PROBLEM DETAILS: Pull out every line below containing the word "down".

MATERIAL PROVIDED:
»»
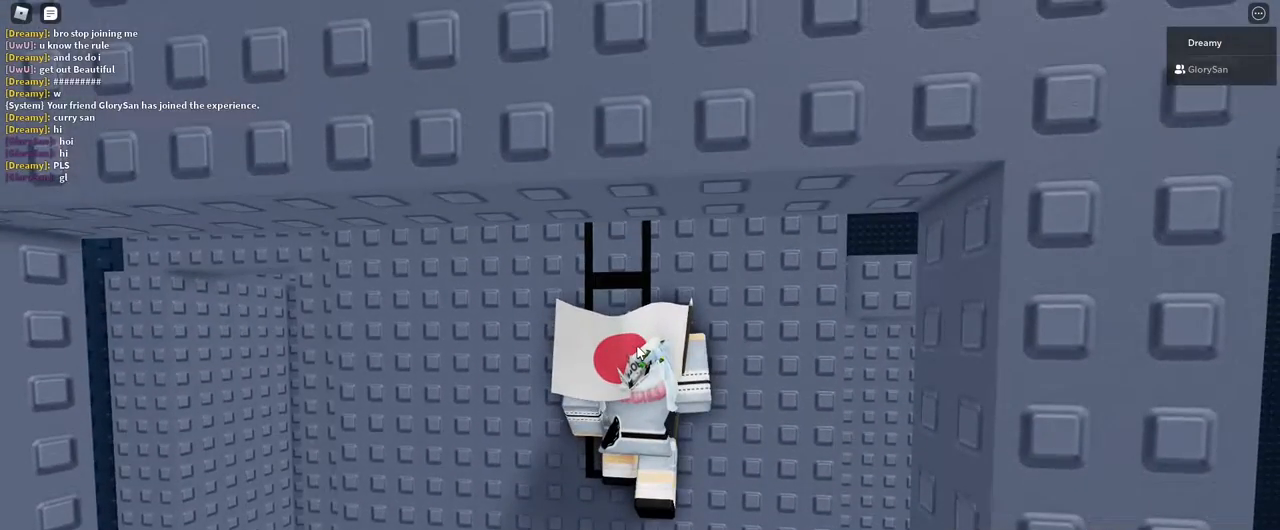
{"keys": [], "mouse": ["right"], "events": [[367, "w", "down"], [400, "w", "up"]]}
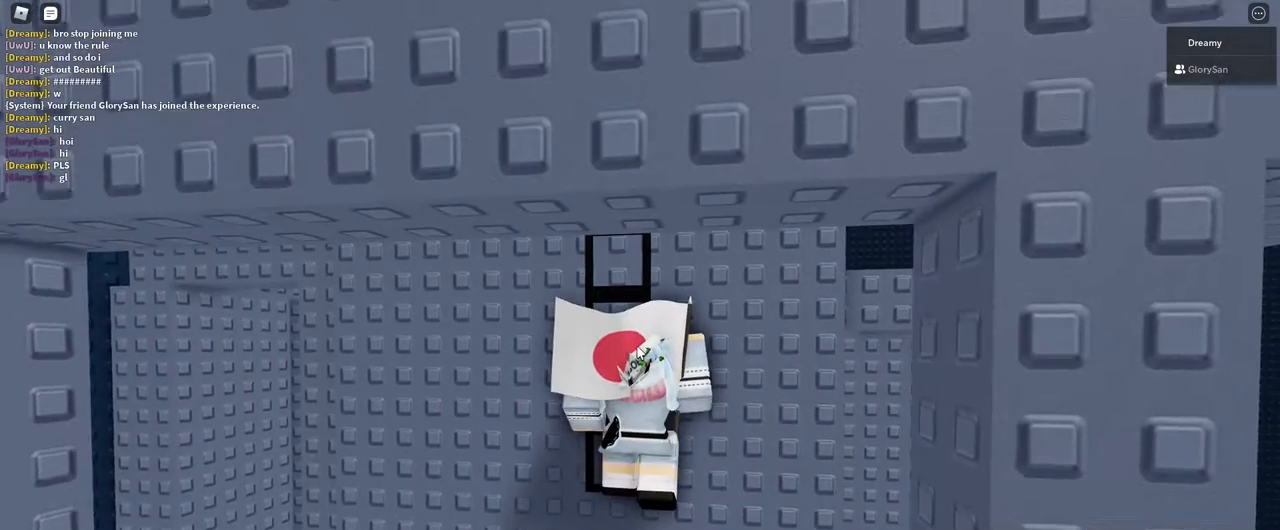
{"keys": [], "mouse": ["right"], "events": []}
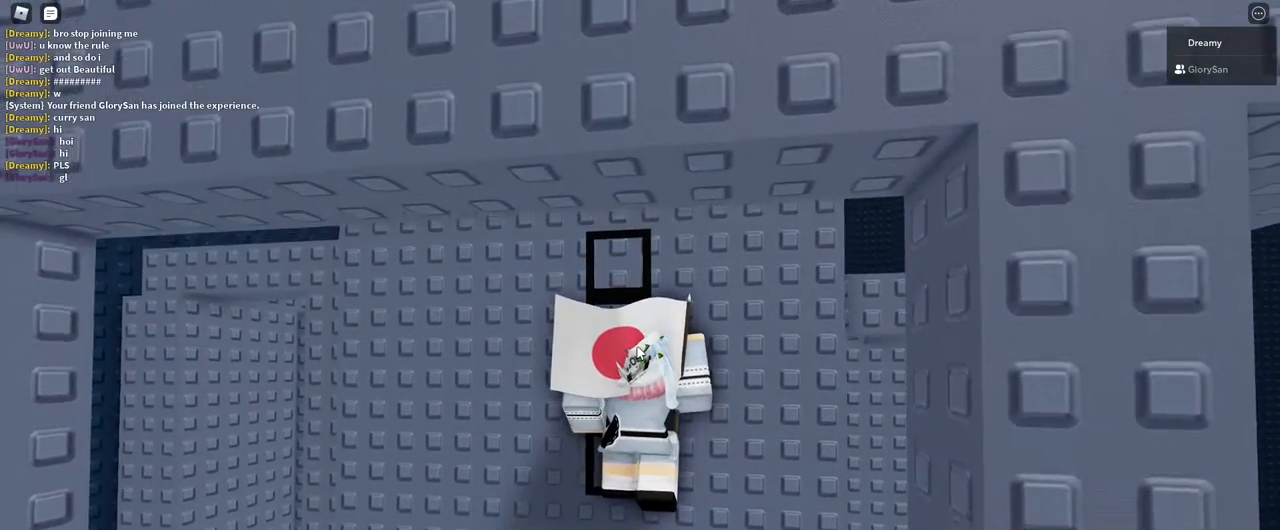
{"keys": ["s"], "mouse": ["right"], "events": [[100, "w", "down"], [133, "w", "up"], [500, "s", "down"]]}
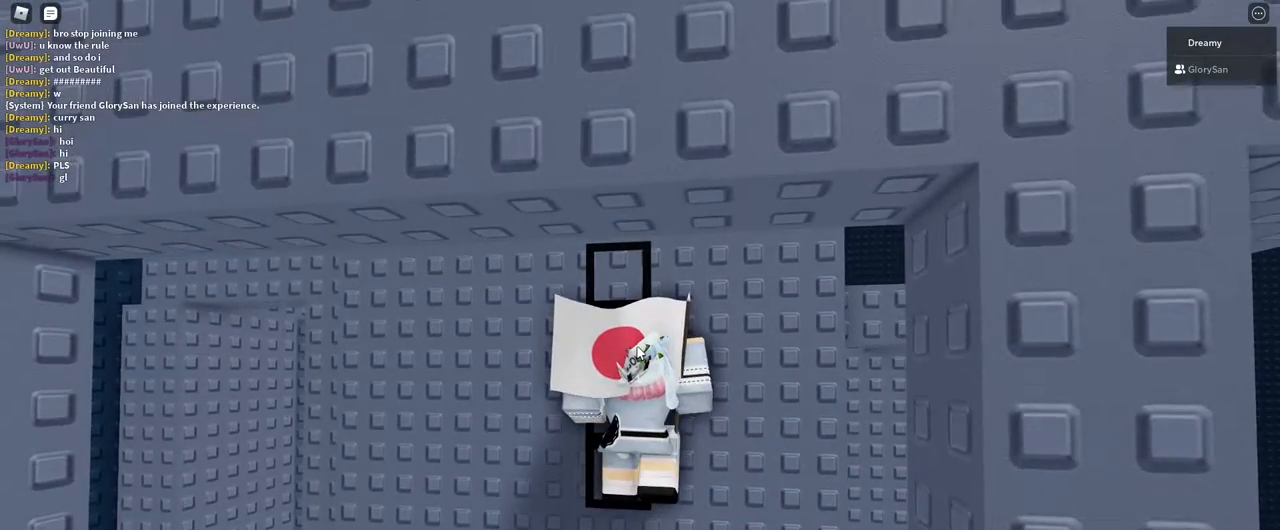
{"keys": [], "mouse": ["right"], "events": [[17, "s", "up"]]}
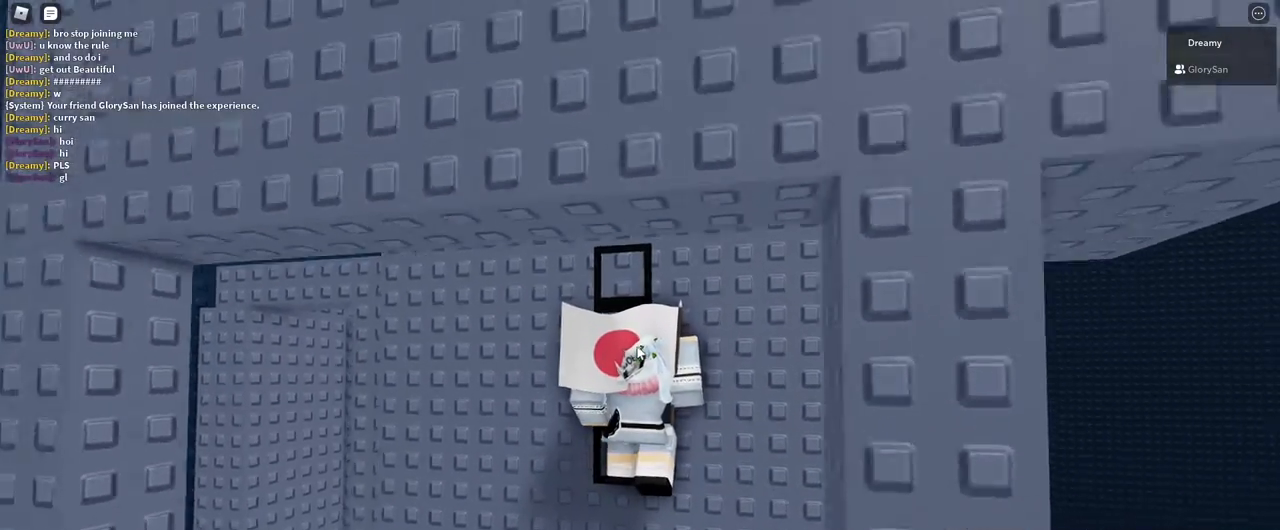
{"keys": ["shift"], "mouse": ["right"], "events": [[500, "shift", "down"]]}
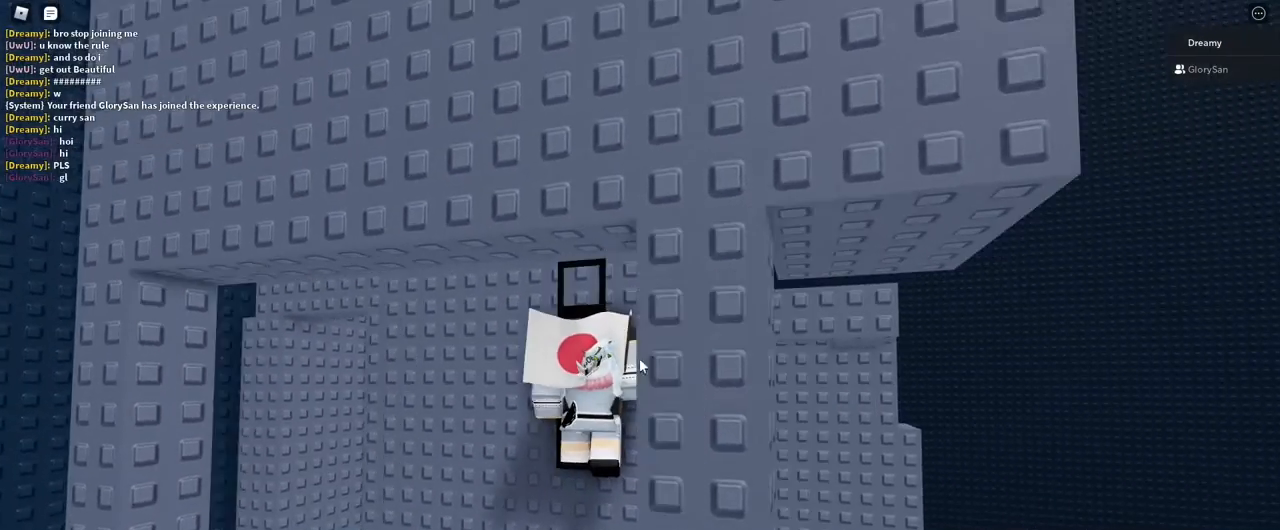
{"keys": [], "mouse": ["right"], "events": [[67, "shift", "up"], [133, "mouse_right", "up"], [383, "shift", "down"], [433, "mouse_right", "down"], [433, "shift", "up"]]}
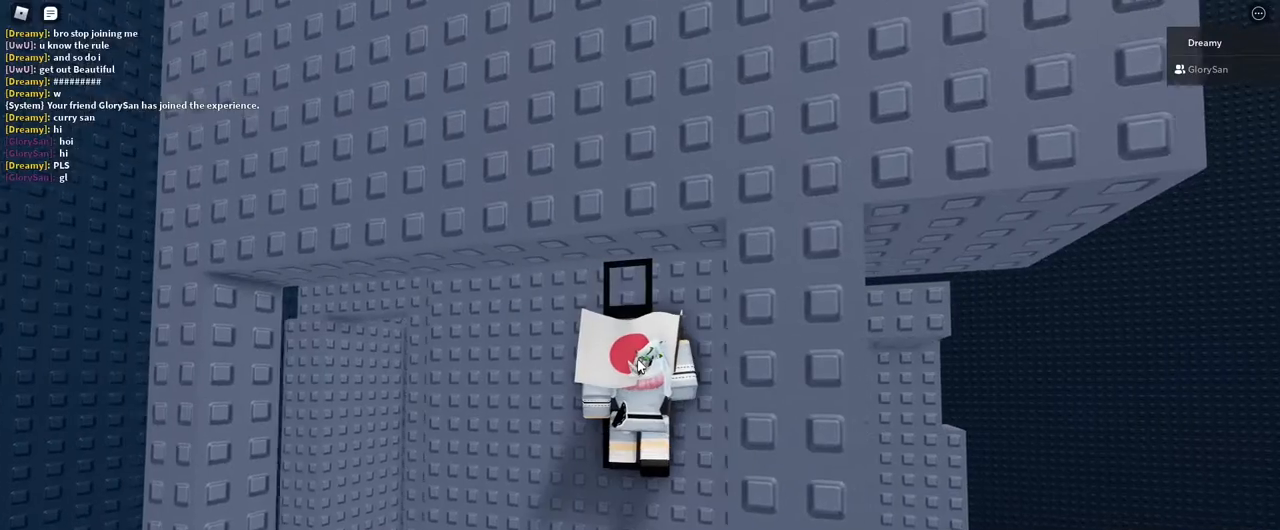
{"keys": [], "mouse": ["right"], "events": []}
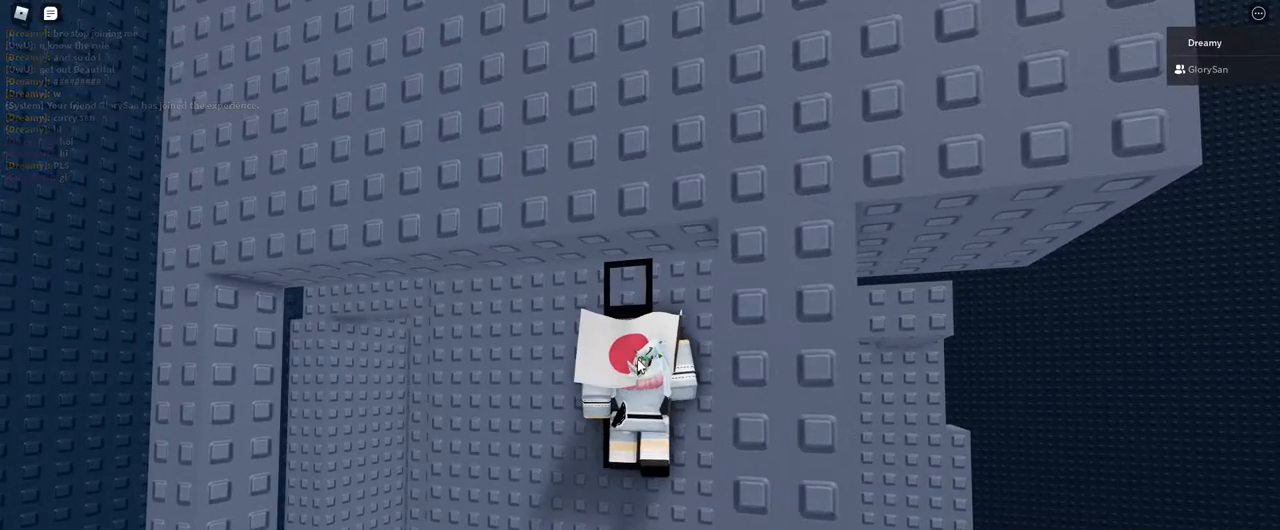
{"keys": [], "mouse": [], "events": [[33, "shift", "down"], [133, "shift", "up"], [367, "mouse_right", "up"]]}
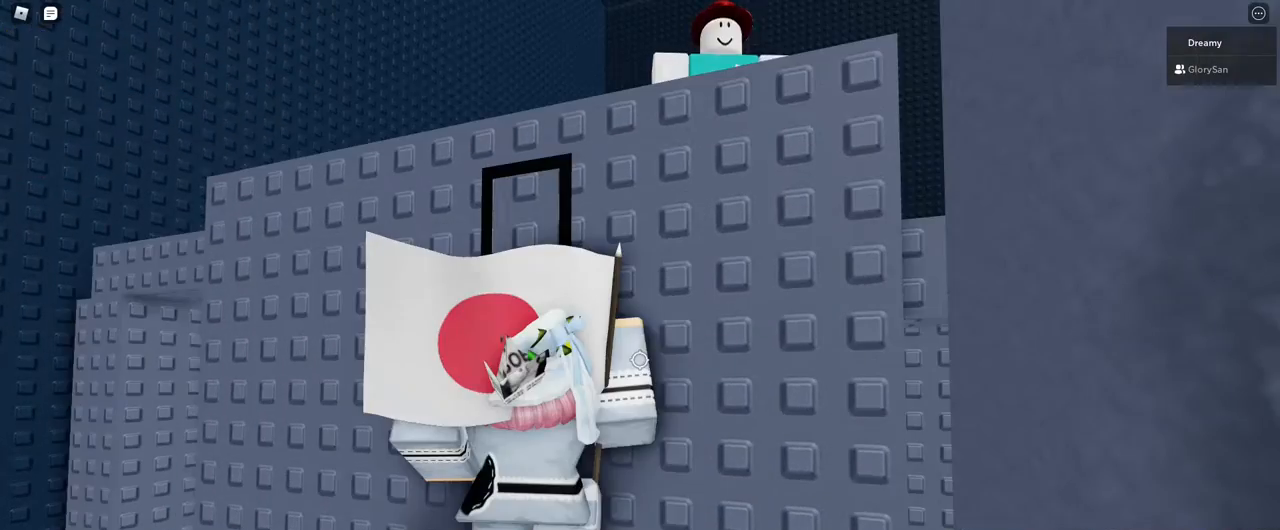
{"keys": [], "mouse": ["right"], "events": [[33, "shift", "down"], [117, "shift", "up"], [133, "mouse_right", "down"]]}
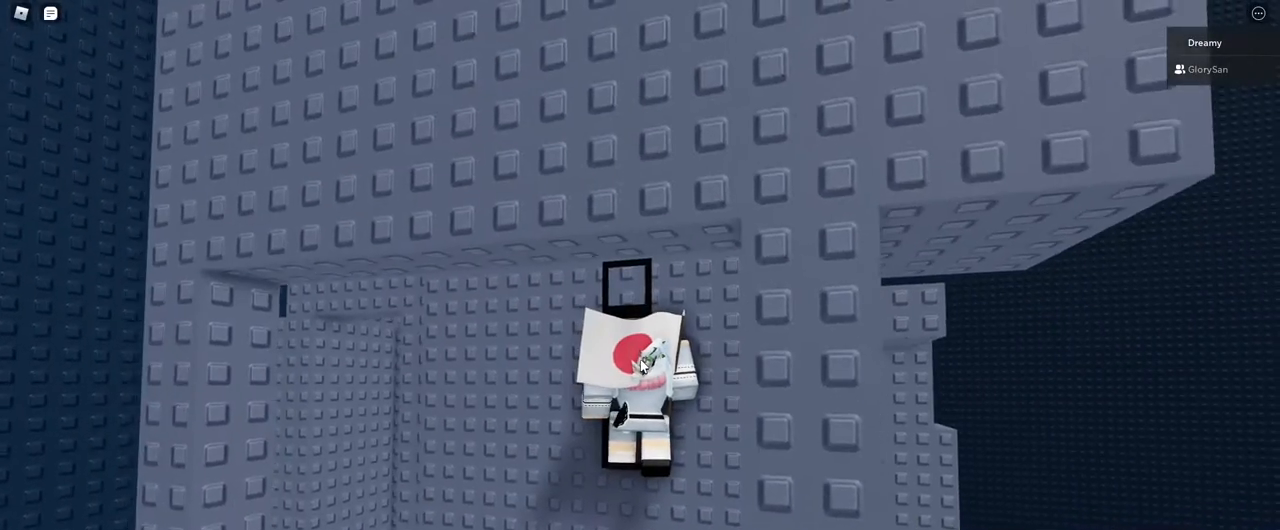
{"keys": [], "mouse": [], "events": [[300, "shift", "down"], [350, "mouse_right", "up"], [383, "shift", "up"]]}
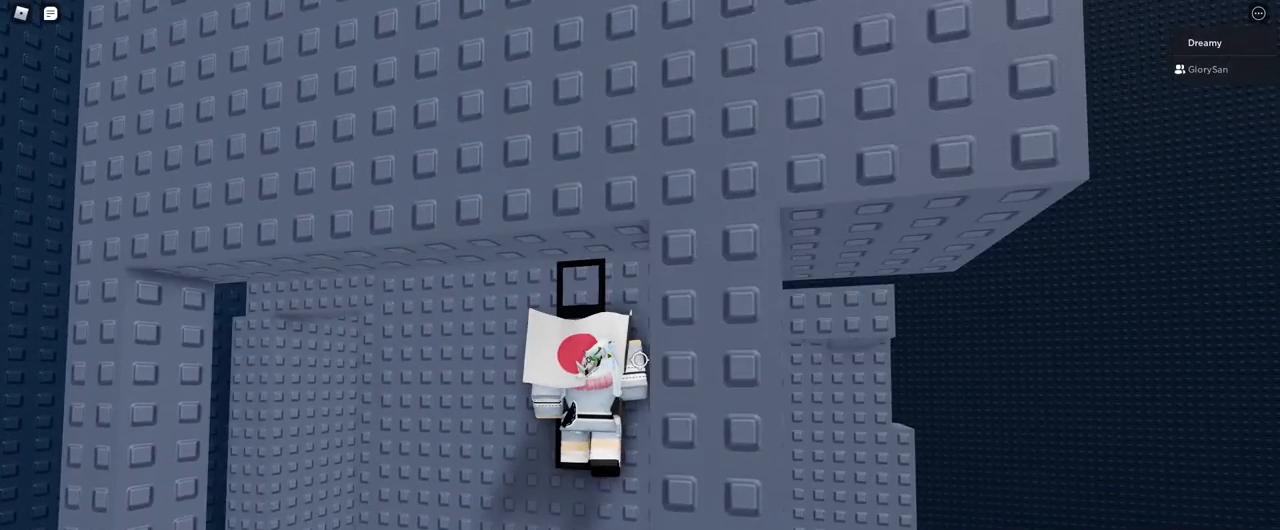
{"keys": [], "mouse": ["right"], "events": [[83, "shift", "down"], [150, "shift", "up"], [267, "mouse_right", "down"]]}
««
PROBLEM SOLUTION:
{"keys": [], "mouse": ["right"], "events": [[367, "w", "down"], [400, "w", "up"]]}
{"keys": ["s"], "mouse": ["right"], "events": [[100, "w", "down"], [133, "w", "up"], [500, "s", "down"]]}
{"keys": ["shift"], "mouse": ["right"], "events": [[500, "shift", "down"]]}
{"keys": [], "mouse": ["right"], "events": [[67, "shift", "up"], [133, "mouse_right", "up"], [383, "shift", "down"], [433, "mouse_right", "down"], [433, "shift", "up"]]}
{"keys": [], "mouse": [], "events": [[33, "shift", "down"], [133, "shift", "up"], [367, "mouse_right", "up"]]}
{"keys": [], "mouse": ["right"], "events": [[33, "shift", "down"], [117, "shift", "up"], [133, "mouse_right", "down"]]}
{"keys": [], "mouse": [], "events": [[300, "shift", "down"], [350, "mouse_right", "up"], [383, "shift", "up"]]}
{"keys": [], "mouse": ["right"], "events": [[83, "shift", "down"], [150, "shift", "up"], [267, "mouse_right", "down"]]}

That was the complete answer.